▶ [ACTIVITY]: Each record is to be reproduced verbatim.

=== Section Start ===

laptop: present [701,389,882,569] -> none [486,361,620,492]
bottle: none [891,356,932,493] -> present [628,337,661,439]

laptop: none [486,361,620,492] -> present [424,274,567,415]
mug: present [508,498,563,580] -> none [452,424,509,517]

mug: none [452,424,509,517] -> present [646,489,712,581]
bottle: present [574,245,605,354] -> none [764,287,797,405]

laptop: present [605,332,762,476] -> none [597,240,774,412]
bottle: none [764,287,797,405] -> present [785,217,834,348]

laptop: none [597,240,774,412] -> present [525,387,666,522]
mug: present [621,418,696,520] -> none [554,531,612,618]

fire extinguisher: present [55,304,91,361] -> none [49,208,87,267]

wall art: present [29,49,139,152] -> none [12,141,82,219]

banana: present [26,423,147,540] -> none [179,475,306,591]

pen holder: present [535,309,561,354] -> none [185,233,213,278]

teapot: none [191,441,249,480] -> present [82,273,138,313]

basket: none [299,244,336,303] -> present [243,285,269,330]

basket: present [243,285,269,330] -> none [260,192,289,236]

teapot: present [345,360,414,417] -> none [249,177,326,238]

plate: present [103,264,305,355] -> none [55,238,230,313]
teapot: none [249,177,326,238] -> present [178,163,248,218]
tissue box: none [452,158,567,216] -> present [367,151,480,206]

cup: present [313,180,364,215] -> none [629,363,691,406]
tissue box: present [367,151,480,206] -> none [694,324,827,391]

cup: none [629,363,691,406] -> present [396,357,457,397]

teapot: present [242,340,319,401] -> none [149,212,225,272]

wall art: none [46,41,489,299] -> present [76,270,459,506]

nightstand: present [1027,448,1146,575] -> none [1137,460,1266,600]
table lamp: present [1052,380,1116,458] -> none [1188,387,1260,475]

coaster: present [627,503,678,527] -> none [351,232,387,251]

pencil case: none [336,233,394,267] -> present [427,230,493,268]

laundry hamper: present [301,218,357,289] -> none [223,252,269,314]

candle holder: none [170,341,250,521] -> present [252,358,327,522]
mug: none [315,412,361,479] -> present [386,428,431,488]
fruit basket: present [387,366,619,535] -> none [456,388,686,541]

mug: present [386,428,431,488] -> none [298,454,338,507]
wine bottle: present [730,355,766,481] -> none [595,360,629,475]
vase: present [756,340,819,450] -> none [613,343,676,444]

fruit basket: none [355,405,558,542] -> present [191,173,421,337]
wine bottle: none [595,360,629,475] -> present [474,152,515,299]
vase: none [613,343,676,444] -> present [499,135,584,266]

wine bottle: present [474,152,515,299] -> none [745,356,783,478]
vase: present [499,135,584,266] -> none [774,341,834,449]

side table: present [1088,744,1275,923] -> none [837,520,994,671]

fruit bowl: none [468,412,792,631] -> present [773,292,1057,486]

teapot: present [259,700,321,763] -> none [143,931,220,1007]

=== Section End ===

▶ [WRITTEN REPLY]:
laptop: present [701,389,882,569] -> none [486,361,620,492]
bottle: none [891,356,932,493] -> present [628,337,661,439]

laptop: none [486,361,620,492] -> present [424,274,567,415]
mug: present [508,498,563,580] -> none [452,424,509,517]

mug: none [452,424,509,517] -> present [646,489,712,581]
bottle: present [574,245,605,354] -> none [764,287,797,405]

laptop: present [605,332,762,476] -> none [597,240,774,412]
bottle: none [764,287,797,405] -> present [785,217,834,348]

laptop: none [597,240,774,412] -> present [525,387,666,522]
mug: present [621,418,696,520] -> none [554,531,612,618]

fire extinguisher: present [55,304,91,361] -> none [49,208,87,267]

wall art: present [29,49,139,152] -> none [12,141,82,219]

banana: present [26,423,147,540] -> none [179,475,306,591]

pen holder: present [535,309,561,354] -> none [185,233,213,278]

teapot: none [191,441,249,480] -> present [82,273,138,313]

basket: none [299,244,336,303] -> present [243,285,269,330]

basket: present [243,285,269,330] -> none [260,192,289,236]

teapot: present [345,360,414,417] -> none [249,177,326,238]

plate: present [103,264,305,355] -> none [55,238,230,313]
teapot: none [249,177,326,238] -> present [178,163,248,218]
tissue box: none [452,158,567,216] -> present [367,151,480,206]

cup: present [313,180,364,215] -> none [629,363,691,406]
tissue box: present [367,151,480,206] -> none [694,324,827,391]

cup: none [629,363,691,406] -> present [396,357,457,397]

teapot: present [242,340,319,401] -> none [149,212,225,272]

wall art: none [46,41,489,299] -> present [76,270,459,506]

nightstand: present [1027,448,1146,575] -> none [1137,460,1266,600]
table lamp: present [1052,380,1116,458] -> none [1188,387,1260,475]

coaster: present [627,503,678,527] -> none [351,232,387,251]

pencil case: none [336,233,394,267] -> present [427,230,493,268]

laundry hamper: present [301,218,357,289] -> none [223,252,269,314]

candle holder: none [170,341,250,521] -> present [252,358,327,522]
mug: none [315,412,361,479] -> present [386,428,431,488]
fruit basket: present [387,366,619,535] -> none [456,388,686,541]

mug: present [386,428,431,488] -> none [298,454,338,507]
wine bottle: present [730,355,766,481] -> none [595,360,629,475]
vase: present [756,340,819,450] -> none [613,343,676,444]

fruit basket: none [355,405,558,542] -> present [191,173,421,337]
wine bottle: none [595,360,629,475] -> present [474,152,515,299]
vase: none [613,343,676,444] -> present [499,135,584,266]

wine bottle: present [474,152,515,299] -> none [745,356,783,478]
vase: present [499,135,584,266] -> none [774,341,834,449]

side table: present [1088,744,1275,923] -> none [837,520,994,671]

fruit bowl: none [468,412,792,631] -> present [773,292,1057,486]

teapot: present [259,700,321,763] -> none [143,931,220,1007]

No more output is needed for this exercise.